By Tom Marino | December 22, 2021
Last Updated: December 22, 2021

Massachusetts legislators avoided a spiking prices on eggs and pork products at the start of the new year by defying the will of voters for the second time in as many ballot initiatives during the 2016 election.

Massachusetts voters approved ballot Question Three, Minimum Size Requirements for Farm Animal Containment, on Election Day, November 8, 2016, by a margin of 2,530,143 (77.64%) to 728,654 (22.36%). Voters affirmed the question which prohibits “breeding pigs, calves raised for veal, and egg-laying hens from being held in spaces which prevent an animal from lying down, standing up, fully extending its limbs, or turning around freely.” The initiative set an implementation date of January 1, 2022.

Despite five years to implement the mandate of the voters, the legislature passed a bill on Monday.

Without legislative action, the language in the ballot initiative would become law. It required that hen laying eggs have no less than 1.5 feet of floor space in cages. Some animal rights groups and industry representatives say that since the law passed, the industry standard cages are one foot wide with more vertical floor space. With legislative action, most eggs would be illegal to sell on January 1.

The issue that prevented passing a bill had nothing to do with eggs.

The Massachusetts House of Representatives passed a bill which delayed the implementation of regulations in the initiative for humane treatment of pigs until 2023. The Senate version complied with the will of the voters in the 2016 initiative.

A conference committee, which includes members from both houses to work out the differences in the bills, convened in October. It announced a compromise on Monday to delay the regulations on pigs for seven and one-half months.

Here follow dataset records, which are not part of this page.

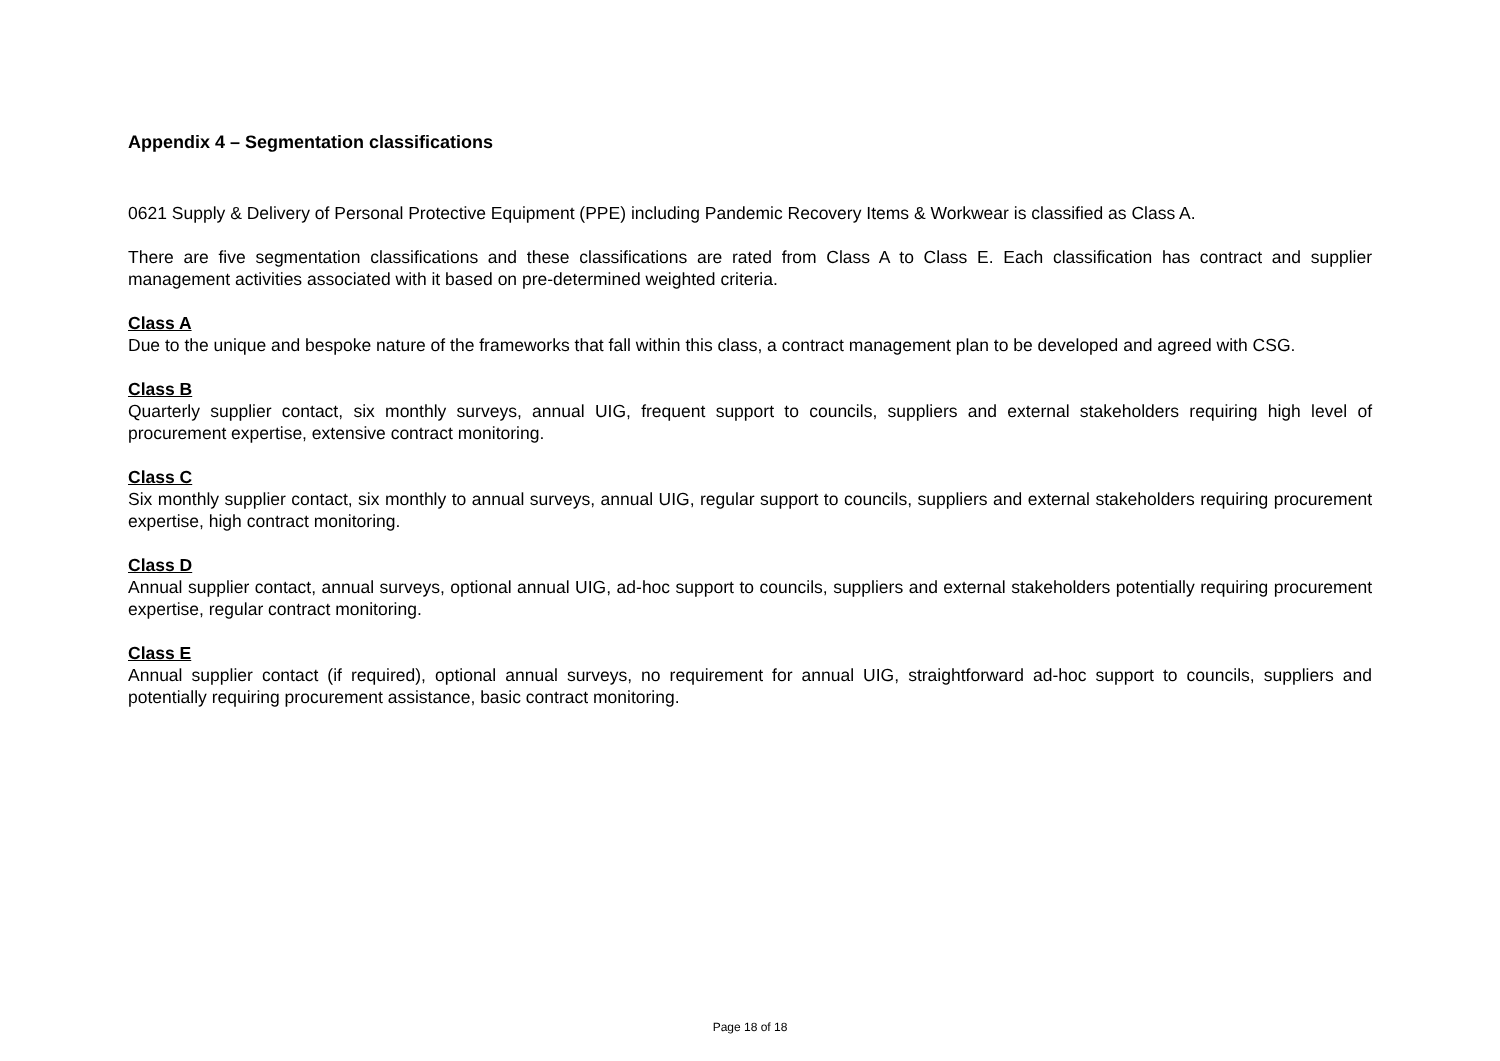Appendix 4 – Segmentation classifications
0621 Supply & Delivery of Personal Protective Equipment (PPE) including Pandemic Recovery Items & Workwear is classified as Class A.
There are five segmentation classifications and these classifications are rated from Class A to Class E. Each classification has contract and supplier management activities associated with it based on pre-determined weighted criteria.
Class A
Due to the unique and bespoke nature of the frameworks that fall within this class, a contract management plan to be developed and agreed with CSG.
Class B
Quarterly supplier contact, six monthly surveys, annual UIG, frequent support to councils, suppliers and external stakeholders requiring high level of procurement expertise, extensive contract monitoring.
Class C
Six monthly supplier contact, six monthly to annual surveys, annual UIG, regular support to councils, suppliers and external stakeholders requiring procurement expertise, high contract monitoring.
Class D
Annual supplier contact, annual surveys, optional annual UIG, ad-hoc support to councils, suppliers and external stakeholders potentially requiring procurement expertise, regular contract monitoring.
Class E
Annual supplier contact (if required), optional annual surveys, no requirement for annual UIG, straightforward ad-hoc support to councils, suppliers and potentially requiring procurement assistance, basic contract monitoring.
Page 18 of 18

A unified version of the bill passed both houses on Monday, sending it to the Governor’s desk for signing into law.

Ballot question four in 2016, the Massachusetts Marijuana Legalization Initiative, approved by 53.66% of voters, set a date of January 1, 2018 for implementation. The legislature also delayed implementation of the will of the voters on that initiative by six months until July. In practice, the first store for recreational use marijuana was not allowed to open until November.